Somewhere amid those opening years, I also received a SmartBoard in my classroom. It was a Friday morning when the board was installed and my students and I spent the day exploring the tool. I remember handing the Google Earth controls over to a Grade 7 student because the whole spinning world made me slightly nauseous. I was excited about the potential that this new tool had for engaging my students, so I spent countless hours searching for resources I could show my students. The first animation I ever showed was about glacier movement - advancing, retreating, stationary. The kids were enthralled. But I didn't really know how to use the tool for much other than showing "stuff". My limited time was spent searching for resources. Basic understanding of SmartBoard and internet searching? Check.
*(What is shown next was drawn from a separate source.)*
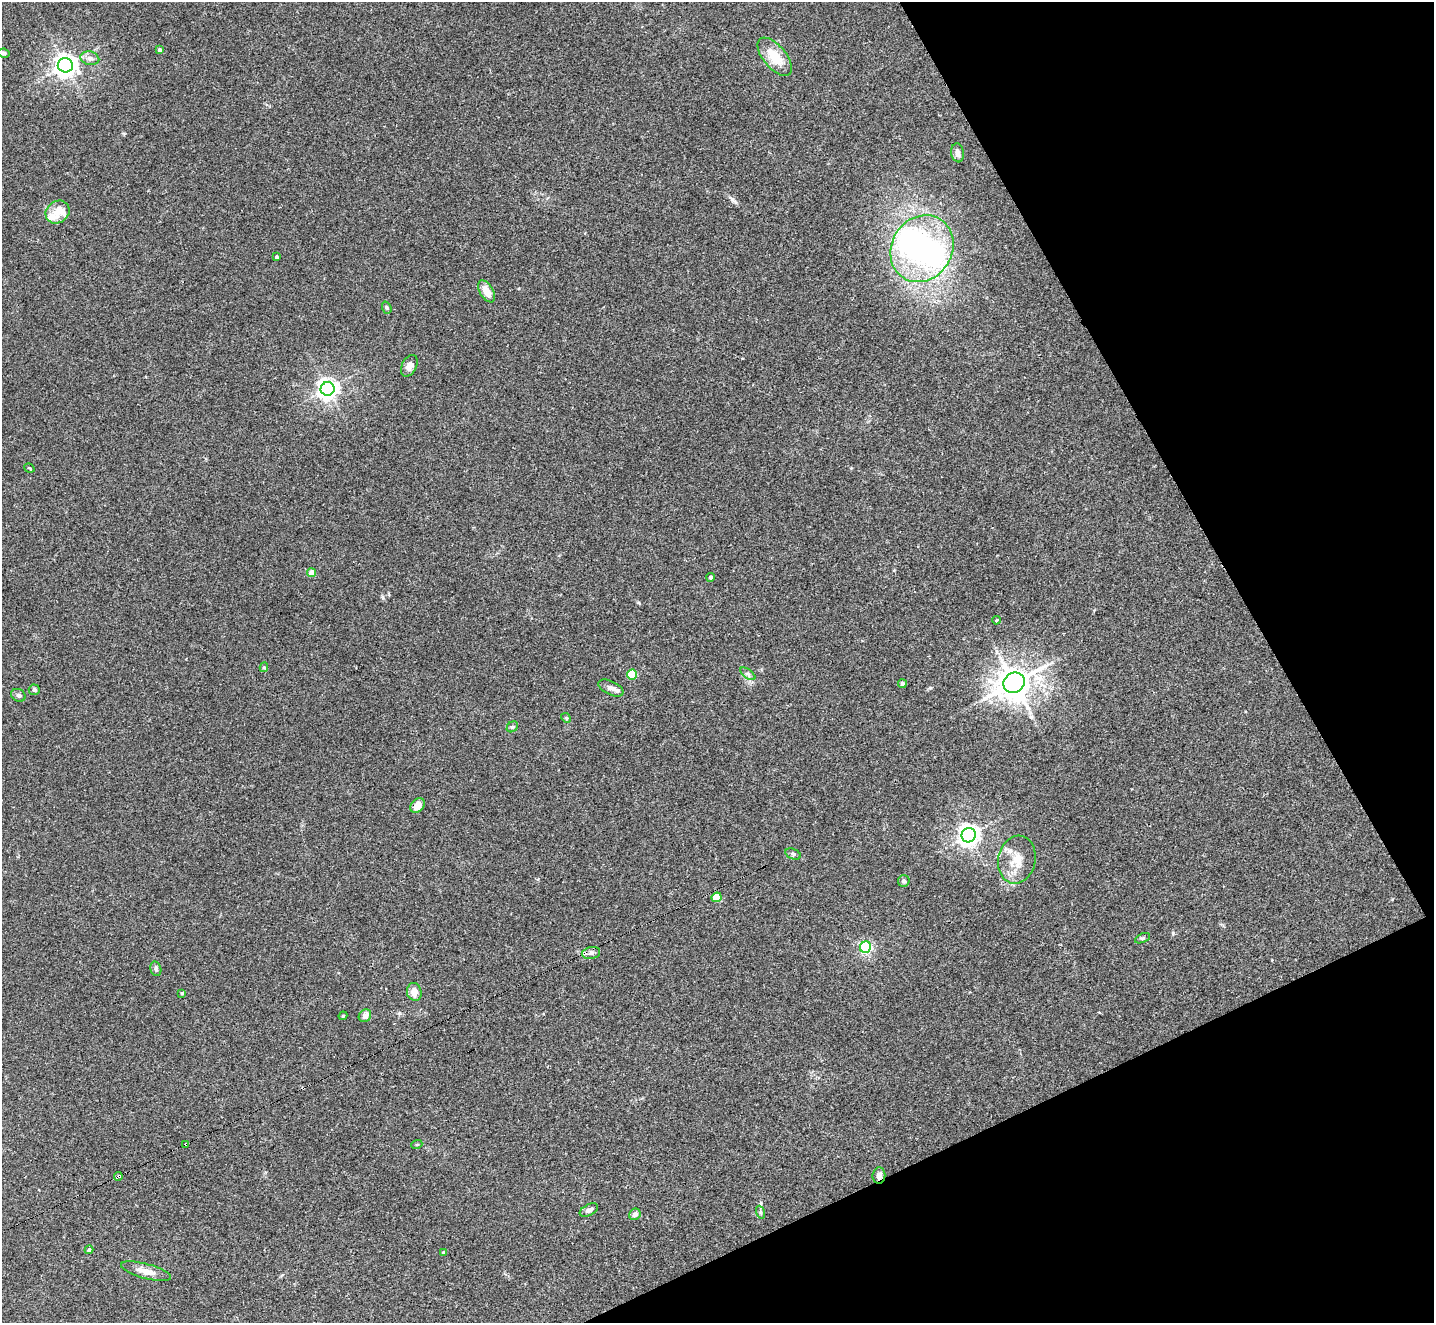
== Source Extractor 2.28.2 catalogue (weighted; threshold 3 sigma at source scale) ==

But what about developing sound assessments? And incorporating differentiation strategies? What about the whole new world of online navigation and digital citizenship? How could I also learn to meet the needs of my students who were on support plans, each with a different diagnosis and different ways to support them? And don't forget the valuable time spent participating in the volunteer activities in my school which help create a sense of community, of belonging.
There was so much to learn. Frankly, it had the potential to be overwhelming. And in many ways, after 20+ years in this profession, it still could be. I often feel like a new teacher with the multitude of educational ideas available to me every morning through my Twitter skim.
But I choose not to be overwhelmed, but instead, I choose to be inspired. It's a small thing, I know, but for me, it is an effective strategy for dealing with educational change.
I have realized there is no "TOP 10 LIST OF THINGS TEACHERS NEED TO LEARN". I am sure that Jason and his colleagues are going to talk about that today too. Instead, there is a learning journey that we all need to embrace, individually, based on our own needs, our student's needs. Just as there is no "one size fits all" learning for the students in our classrooms, the same holds true for us as educators.
So, let's change the question slightly and ask, "What do our students need to know about our learning?"
- Students, know that as teachers, we are always growing, changing, improving, enhancing what we do in our classrooms. It's part of what it means to be an educator.
- We are also learners. I invite you to learn with us. After all, we're in this learning business together and discovery is much more rewarding if it is shared.
- Just like you, there is a lot for us to learn. All of this takes time. This might mean we take small steps at times, but as long as we are moving forward, that's okay.
- Neither of us is always going to get it right the first time. But, like you, we are going to do our best to make it better next time. Be patient with us as we are with you. Improvement is our goal too. Just as my first years teaching Science and Math and using my SmartBoard showed me, there were always ways to be better. And those improvements came gradually, over time, and with experience. While I wanted to be great right away, it simply does not work that way.
- With so many expectations placed on both of us, we can feel overwhelmed. But together, let's choose to let our learning inspire us rather than bring us down.